Stories from the War-First Meeting: Part 7
Its time for the final part of First Meeting, the first short story in my new WIP Friends of my Enemy! If you haven’t been following along with Monday Reads, you can read Part 1, Part 2, Part 3, Part 4, Part 5, and Part 6 by clicking on the links.
Sometimes the truth is found in intentions and not actions and what is believed is more important than what has been done…
Friends of my Enemy
Stories from the War
First Meeting: Part 7
“We could go to the Pyrenees this weekend. We haven’t gone hiking in years,” Michael said.
“I think there is a ball at the Chinese Embassy to celebrate Moon Cake Day.”
It was Michael’s flat tone that pulled Arinna’s eyes away from the autumn jackets in the window display. She made a mental note of the store name, not daring to buy a coat that expensive while out with Michael. Especially considering his mood. Catching up to his side as he paced away, Arinna threaded her arm under his, clasping his hand.
“You’ve been away every weekend since… I can’t remember the last time you were home,” he said, injured heart in his eyes.
“I know. I’m sorry. You’re right. We should go away. Hiking sounds nice.” And a weekend with her husband would seem a rational reaction to save their marriage. People would expect that.
“It wouldn’t be so bad if…” Michael stopped, turning his face away.
“If what?
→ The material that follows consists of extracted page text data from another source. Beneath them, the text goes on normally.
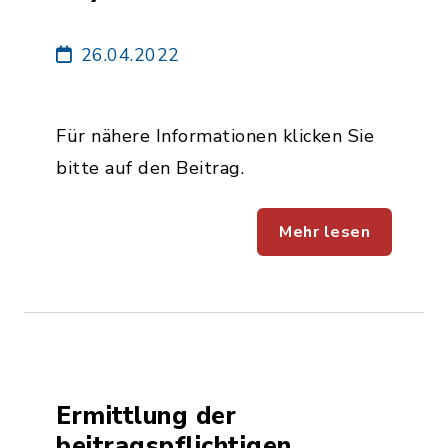
26.04.2022
Für nähere Informationen klicken Sie
bitte auf den Beitrag.
Mehr lesen
Ermittlung der
beitragspflichtigen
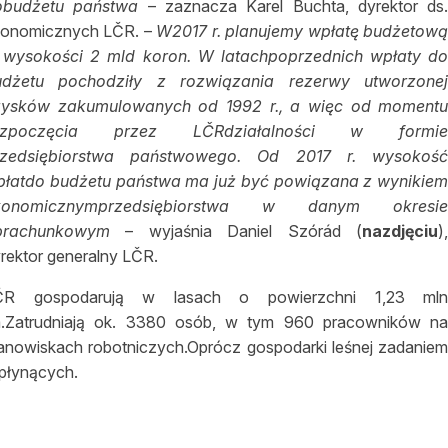
obudżetu państwa
– zaznacza Karel Buchta, dyrektor ds
konomicznych LČR. –
W2017 r. planujemy wpłatę budżetow
 wysokości 2 mld koron. W latachpoprzednich wpłaty d
udżetu pochodziły z rozwiązania rezerwy utworzone
zysków zakumulowanych od 1992 r., a więc od moment
ozpoczęcia przez LČRdziałalności w formi
rzedsiębiorstwa państwowego. Od 2017 r. wysokoś
łatdo budżetu państwa ma już być powiązana z wynikie
konomicznymprzedsiębiorstwa w danym okresi
brachunkowym
– wyjaśnia Daniel Szórád (
nazdjęciu
)
rektor generalny LČR.
ČR gospodarują w lasach o powierzchni 1,23 ml
a.Zatrudniają ok. 3380 osób, w tym 960 pracowników n
anowiskach robotniczych.Oprócz gospodarki leśnej zadanie
 płynących.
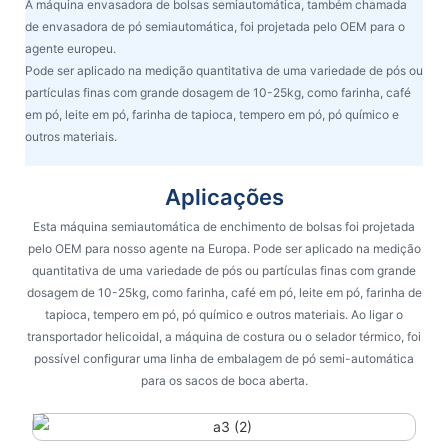
A máquina envasadora de bolsas semiautomática, também chamada
de envasadora de pó semiautomática, foi projetada pelo OEM para o
agente europeu.
Pode ser aplicado na medição quantitativa de uma variedade de pós ou
partículas finas com grande dosagem de 10-25kg, como farinha, café
em pó, leite em pó, farinha de tapioca, tempero em pó, pó químico e
outros materiais.
Aplicações
Esta máquina semiautomática de enchimento de bolsas foi projetada
pelo OEM para nosso agente na Europa. Pode ser aplicado na medição
quantitativa de uma variedade de pós ou partículas finas com grande
dosagem de 10-25kg, como farinha, café em pó, leite em pó, farinha de
tapioca, tempero em pó, pó químico e outros materiais. Ao ligar o
transportador helicoidal, a máquina de costura ou o selador térmico, foi
possível configurar uma linha de embalagem de pó semi-automática
para os sacos de boca aberta.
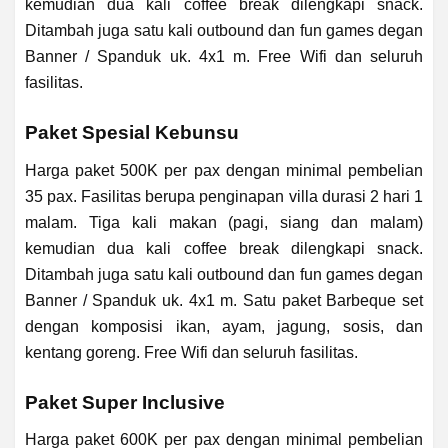
kemudian dua kali coffee break dilengkapi snack.
Ditambah juga satu kali outbound dan fun games degan
Banner / Spanduk uk. 4x1 m. Free Wifi dan seluruh
fasilitas.
Paket Spesial Kebunsu
Harga paket 500K per pax dengan minimal pembelian
35 pax. Fasilitas berupa penginapan villa durasi 2 hari 1
malam. Tiga kali makan (pagi, siang dan malam)
kemudian dua kali coffee break dilengkapi snack.
Ditambah juga satu kali outbound dan fun games degan
Banner / Spanduk uk. 4x1 m. Satu paket Barbeque set
dengan komposisi ikan, ayam, jagung, sosis, dan
kentang goreng. Free Wifi dan seluruh fasilitas.
Paket Super Inclusive
Harga paket 600K per pax dengan minimal pembelian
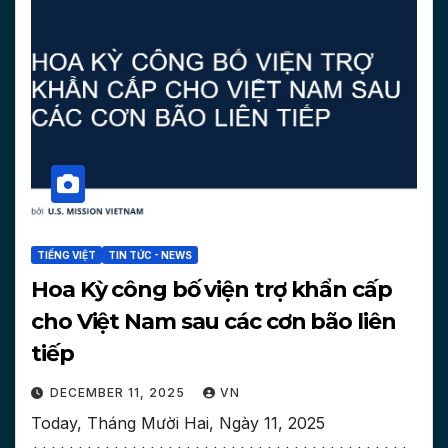
TIẾNG VIỆT
TIN TỨC - NEWS
Hoa Kỳ công bố viện trợ khẩn cấp
cho Việt Nam sau các cơn bão liên
tiếp
DECEMBER 11, 2025
VN
Today, Tháng Mười Hai, Ngày 11, 2025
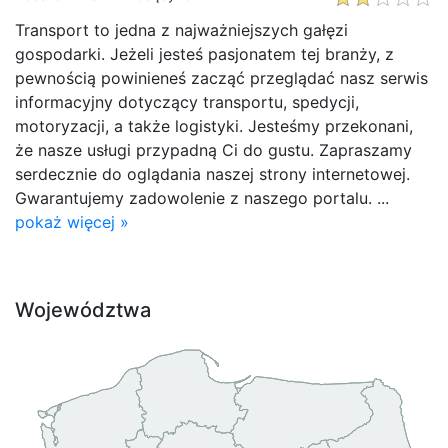
Transport to jedna z najważniejszych gałęzi
gospodarki. Jeżeli jesteś pasjonatem tej branży, z
pewnością powinieneś zacząć przeglądać nasz serwis
informacyjny dotyczący transportu, spedycji,
motoryzacji, a także logistyki. Jesteśmy przekonani,
że nasze usługi przypadną Ci do gustu. Zapraszamy
serdecznie do oglądania naszej strony internetowej.
Gwarantujemy zadowolenie z naszego portalu. ...
pokaż więcej »
Województwa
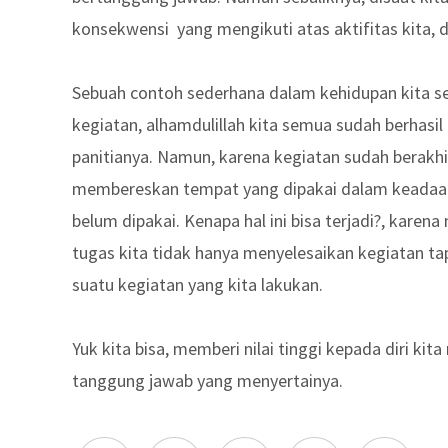
konsekwensi yang mengikuti atas aktifitas kita, d
Sebuah contoh sederhana dalam kehidupan kita se
kegiatan, alhamdulillah kita semua sudah berhasi
panitianya. Namun, karena kegiatan sudah berakhi
membereskan tempat yang dipakai dalam keadaan 
belum dipakai. Kenapa hal ini bisa terjadi?, kare
tugas kita tidak hanya menyelesaikan kegiatan tap
suatu kegiatan yang kita lakukan.
Yuk kita bisa, memberi nilai tinggi kepada diri 
tanggung jawab yang menyertainya.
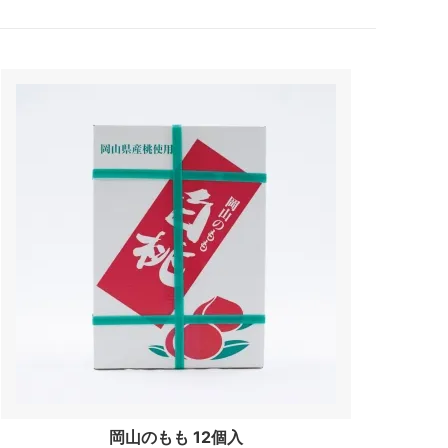
岡山のもも 12個入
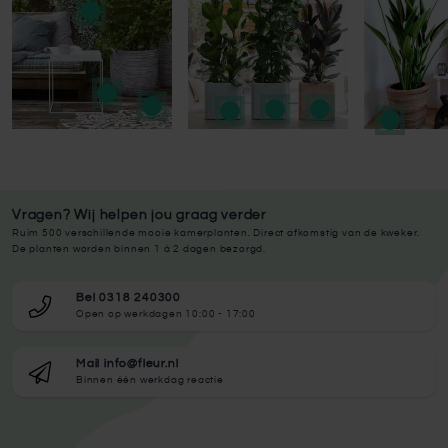
Vragen? Wij helpen jou graag verder
Ruim 500 verschillende mooie kamerplanten. Direct afkomstig van de kweker.
De planten worden binnen 1 à 2 dagen bezorgd.
Bel 0318 240300
Open op werkdagen 10:00 - 17:00
Mail info@fleur.nl
Binnen één werkdag reactie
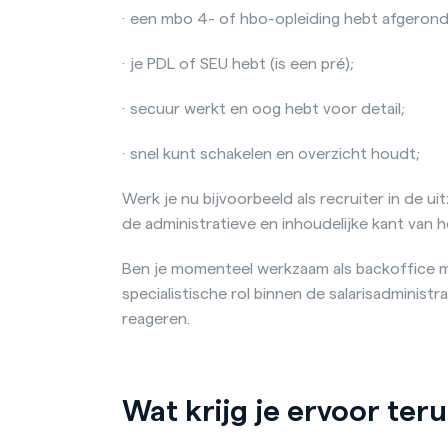
· een mbo 4- of hbo-opleiding hebt afgerond i
· je PDL of SEU hebt (is een pré);
· secuur werkt en oog hebt voor detail;
· snel kunt schakelen en overzicht houdt;
Werk je nu bijvoorbeeld als recruiter in de ui
de administratieve en inhoudelijke kant van 
Ben je momenteel werkzaam als backoffice me
specialistische rol binnen de salarisadminist
reageren.
Wat krijg je ervoor ter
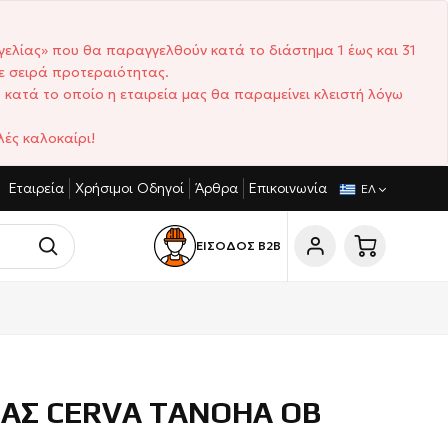
γελίας» που θα παραγγελθούν κατά το διάστημα 1 έως και 31
ε σειρά προτεραιότητας.
 κατά το οποίο η εταιρεία μας θα παραμείνει κλειστή λόγω
ές καλοκαίρι!
Εταιρεία
Χρήσιμοι Οδηγοί
Άρθρα
Επικοινωνία
ΙΣΤΙΚΈΣ ΤΙΜΈΣ
ΣΎΝΤΟΜΟΙ ΧΡΌΝΟΙ ΠΑΡΆΔΟΣΗΣ
ΕΛ
ΕΙΣΟΔΟΣ Β2Β
ΙΑΣ CERVA TANOHA OB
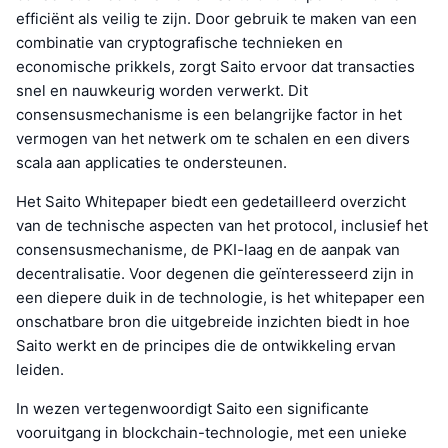
efficiënt als veilig te zijn. Door gebruik te maken van een
combinatie van cryptografische technieken en
economische prikkels, zorgt Saito ervoor dat transacties
snel en nauwkeurig worden verwerkt. Dit
consensusmechanisme is een belangrijke factor in het
vermogen van het netwerk om te schalen en een divers
scala aan applicaties te ondersteunen.
Het Saito Whitepaper biedt een gedetailleerd overzicht
van de technische aspecten van het protocol, inclusief het
consensusmechanisme, de PKI-laag en de aanpak van
decentralisatie. Voor degenen die geïnteresseerd zijn in
een diepere duik in de technologie, is het whitepaper een
onschatbare bron die uitgebreide inzichten biedt in hoe
Saito werkt en de principes die de ontwikkeling ervan
leiden.
In wezen vertegenwoordigt Saito een significante
vooruitgang in blockchain-technologie, met een unieke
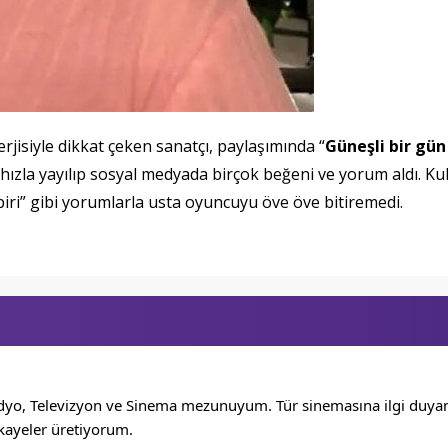
jisiyle dikkat çeken sanatçı, paylaşımında “
Güneşli bir gün
, hızla yayılıp sosyal medyada birçok beğeni ve yorum aldı. Ku
biri” gibi yorumlarla usta oyuncuyu öve öve bitiremedi.
adyo, Televizyon ve Sinema mezunuyum. Tür sinemasına ilgi duyan 
ikayeler üretiyorum.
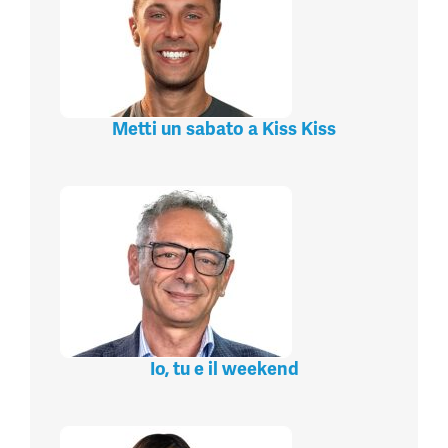
Metti un sabato a Kiss Kiss
Io, tu e il weekend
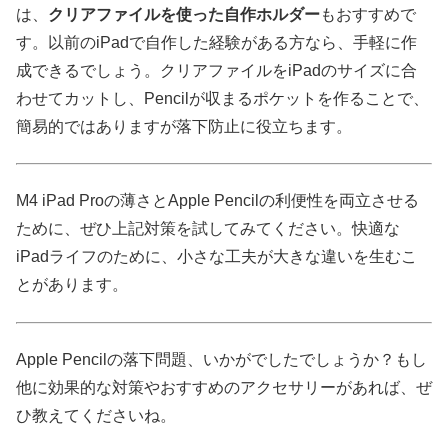
は、
クリアファイルを使った自作ホルダー
もおすすめで
す。以前のiPadで自作した経験がある方なら、手軽に作
成できるでしょう。クリアファイルをiPadのサイズに合
わせてカットし、Pencilが収まるポケットを作ることで、
簡易的ではありますが落下防止に役立ちます。
M4 iPad Proの薄さとApple Pencilの利便性を両立させる
ために、ぜひ上記対策を試してみてください。快適な
iPadライフのために、小さな工夫が大きな違いを生むこ
とがあります。
Apple Pencilの落下問題、いかがでしたでしょうか？もし
他に効果的な対策やおすすめのアクセサリーがあれば、ぜ
ひ教えてくださいね。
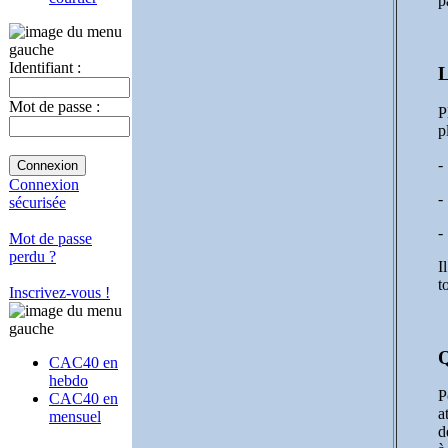
p
Identifiant :
L
Mot de passe :
P
p
-
Connexion
-
sécurisée
-
Mot de passe
perdu ?
I
t
Inscrivez-vous !
Q
CAC40 en
hebdo
P
CAC40 en
a
mensuel
d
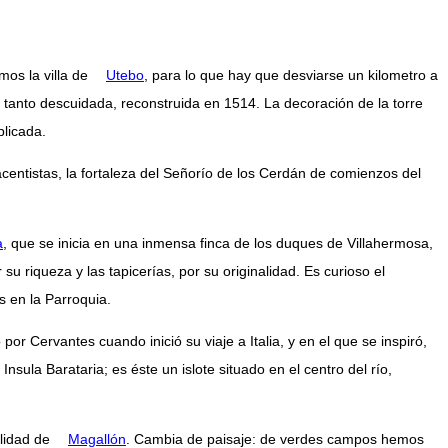
mos la villa de
Utebo
, para lo que hay que desviarse un kilometro a
 tanto descuidada, reconstruida en 1514. La decoración de la torre
plicada.
acentistas, la fortaleza del Señorío de los Cerdán de comienzos del
a
, que se inicia en una inmensa finca de los duques de Villahermosa,
u riqueza y las tapicerías, por su originalidad. Es curioso el
 en la Parroquia.
o por Cervantes cuando inició su viaje a Italia, y en el que se inspiró,
sula Barataria; es éste un islote situado en el centro del río,
alidad de
Magallón
. Cambia de paisaje: de verdes campos hemos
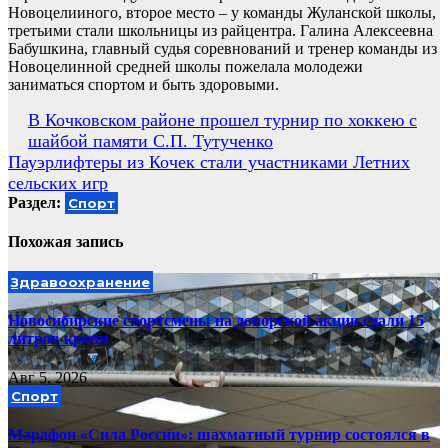
Новоцелииного, второе место – у команды Жуланской школы,
третьими стали школьницы из райцентра. Галина Алексеевна
Бабушкина, главный судья соревнований и тренер команды из
Новоцелинной средней школы пожелала молодежи
заниматься спортом и быть здоровыми.
Навигация
В Кочковском районе прошел турнир по хоккею с
шайбой памяти С.П. Тутученко
по
Пауэрлифтеры из Кочек стали участниками Летних
записям
сельских игр
Раздел:
Спорт
Похожая запись
Здравоохранение
Новосибирские спортсмены на донорской акции сдали 15
литров крови
Авг 5, 2026
Спорт
Марафон «Сила России»: шахматный турнир состоялся в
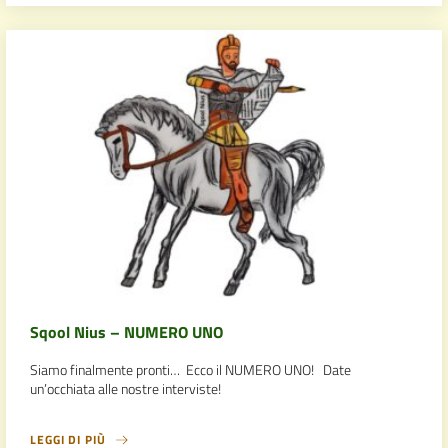
Sqool Nius – NUMERO UNO
Siamo finalmente pronti… Ecco il NUMERO UNO! Date
un’occhiata alle nostre interviste!
LEGGI DI PIÙ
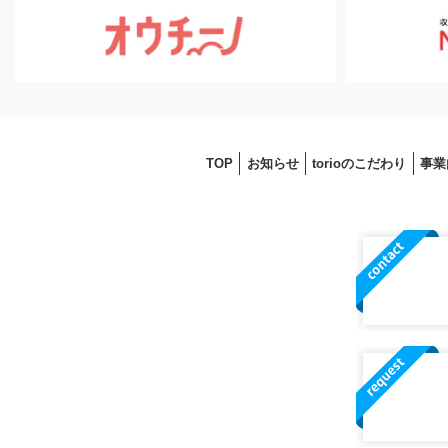
TOP
お知らせ
torioのこだわり
事業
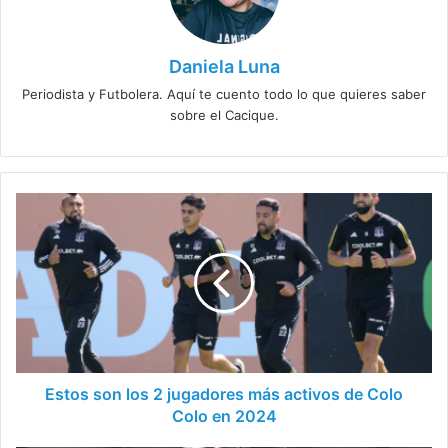
Daniela Luna
Periodista y Futbolera. Aquí te cuento todo lo que quieres saber
sobre el Cacique.
Estos
son
los
2
jugadores
más
activos
de
Colo
Colo
Estos son los 2 jugadores más activos de Colo
en
Colo en 2024
2024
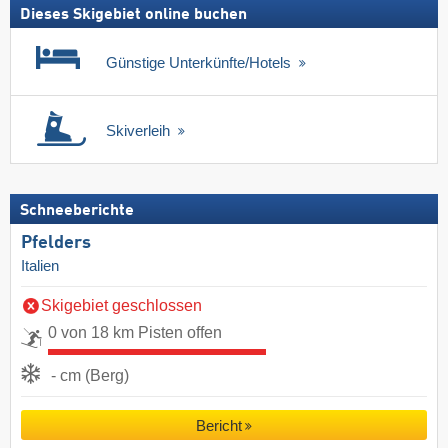
Dieses Skigebiet online buchen
Günstige Unterkünfte/Hotels
Skiverleih
Schneeberichte
Pfelders
Italien
Skigebiet geschlossen
0 von 18 km Pisten offen
- cm (Berg)
Bericht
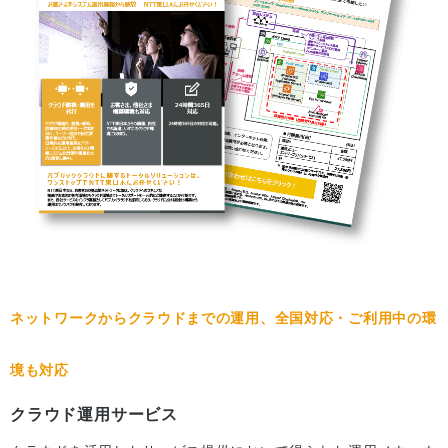
ネットワークからクラウドまでの運用、全国対応・ご利用中の環
境も対応
クラウド運用サービス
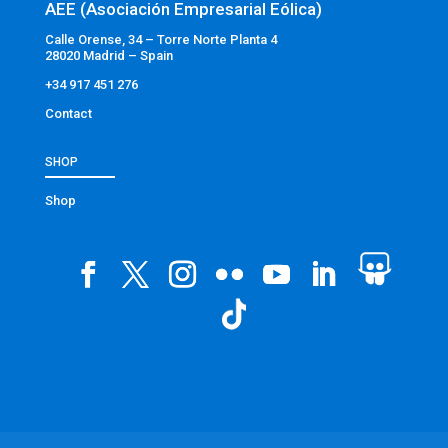
AEE (Asociación Empresarial Eólica)
Calle Orense, 34 – Torre Norte Planta 4
28020 Madrid – Spain
+34 917 451 276
Contact
SHOP
Shop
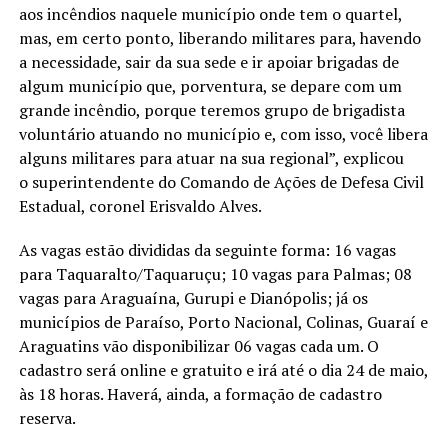
aos incêndios naquele município onde tem o quartel,
mas, em certo ponto, liberando militares para, havendo
a necessidade, sair da sua sede e ir apoiar brigadas de
algum município que, porventura, se depare com um
grande incêndio, porque teremos grupo de brigadista
voluntário atuando no município e, com isso, você libera
alguns militares para atuar na sua regional”, explicou
o superintendente do Comando de Ações de Defesa Civil
Estadual, coronel Erisvaldo Alves.
As vagas estão divididas da seguinte forma: 16 vagas
para Taquaralto/Taquaruçu; 10 vagas para Palmas; 08
vagas para Araguaína, Gurupi e Dianópolis; já os
municípios de Paraíso, Porto Nacional, Colinas, Guaraí e
Araguatins vão disponibilizar 06 vagas cada um. O
cadastro será online e gratuito e irá até o dia 24 de maio,
às 18 horas. Haverá, ainda, a formação de cadastro
reserva.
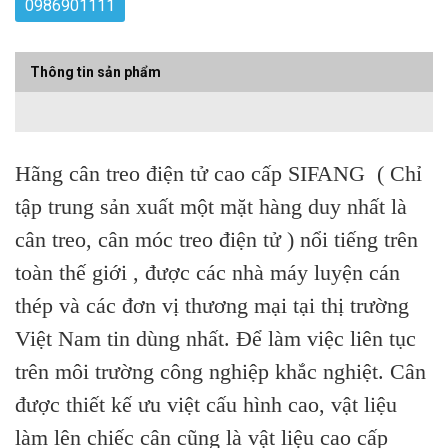
0986901111
Thông tin sản phẩm
Hãng cân treo điện tử cao cấp SIFANG ( Chỉ
tập trung sản xuất một mặt hàng duy nhất là
cân treo, cân móc treo điện tử ) nổi tiếng trên
toàn thế giới , được các nhà máy luyện cán
thép và các đơn vị thương mại tại thị trường
Việt Nam tin dùng nhất. Để làm việc liên tục
trên môi trường công nghiệp khắc nghiệt. Cân
được thiết kế ưu việt cấu hình cao, vật liệu
làm lên chiếc cân cũng là vật liệu cao cấp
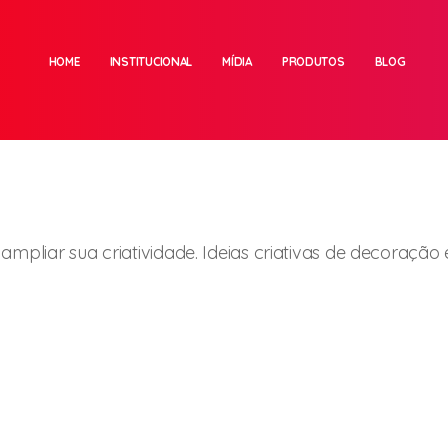
HOME
INSTITUCIONAL
MÍDIA
PRODUTOS
BLOG
mpliar sua criatividade. Ideias criativas de decoração e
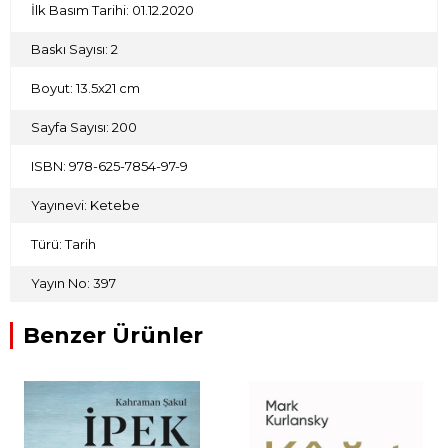
İlk Basım Tarihi: 01.12.2020
rol oynayan Ajan Philby’yi ve onun yardımıyla Vehhâbîlik
hareketini devlete dönüştüren Kral İbn Suud’u anlamak
bakımından bu eser, tartışmasız alanında yapılmış ilk
Baskı Sayısı: 2
araştırma niteliği taşımaktadır.
Prof. Dr. Mehmet Dalkılıç
Boyut: 13.5x21 cm
Sayfa Sayısı: 200
ISBN: 978-625-7854-97-9
Yayınevi: Ketebe
Türü: Tarih
Yayın No: 397
Benzer Ürünler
Michael…” The confusion cemented into a terrified truth when Arinna saw the tears in his eyes. Her thought of needing to pretend to save her marriage the moment before sickened her stomach further. “I’ve never cheated on you. I swear. I haven’t so much as kissed him.”
Michael’s eyes shimmered as he held back whatever emotion rose. Arinna couldn’t read his face. Desperation to understand her husband, and realizing she didn’t, made her shake.
“What do you do on those weekends away then?” he asked, voice harsh. He stared at her, not reaching to erase the tears leaving cold lines on her cheeks.
“Talk. He tells me about growing up here and life in Spain.”
Michael snorted. “You expect me to believe that?”
Hearing it, Arinna didn’t believe it. She fumbled to explain the truth, while the strategic part of her mind caught the people staring at them, giving a wide berth as they walked by. Perfect, her mind hummed, this will make the affair seem that much more real!
“You agreed to this,” she hissed, not wanting her words to carry. “I’ve told you everything!”
“Do you know how many friends have come to warn me about you and Byran? I have seen you together, you know. You’re more than friends. I think you forgot to mention that.”
Standing in front of Michael while trembling so that her hands shook, Arinna wanted to scream. I haven’t done anything wrong! The other side of her counted every weekend away and the times she hadn’t given Michael her attention, but had given it to Byran. She couldn’t remember the last time she’d kissed Michael. Her mind repeated that thought over and over. She couldn’t remember the last time she’d really kissed the man she married. Now, he was staring at her like she was a stranger. And she was. She didn’t know who she’d become. Almost become?
Michael waited for her answer, expression a storm of anger and separation. As if to add the final insult, her phone rang. Fumbling it out of her pocket, she could barely read the number. It was Byran. Of course. Michael laughed a cold rasp as who was calling registered on her face.
“Go on. Answer it.”
“No.” She flicked it off, shoving it back in her pocket before she threw it against a wall. Anger cleared her mind, erasing the trembling in one rush. “I can’t do this. Not anymore.”
Michael paled, swallowing hard. A bit of the anger was replaced with an expression she recognized at last. He was afraid.
She managed the next words with warmth fueled by emotions other than a desire to lash out. “Michael, nothing is worth losing you. We can go home, if that is what you want. If that is what it takes. Things seem less crazy back there. But either way, I’m not doing this anymore.”
His phone rang in answer. He tensed when he saw the number on the screen. “Call him back.”
“Something has happened. Call him back and see what he knows. I’ve got to go in. But,” he turned back to her, hazel eyes dark again. “This isn’t over. Be home tonight. Goddamnit, come home tonight or it is over.”
He left her standing in the boulevard, people glancing at her as they walked by. She was trembling again when she hit redial.
“Arinna, why didn’t you answer? There has been…”
“Byran, we need to talk,” she managed to choke out before she started crying.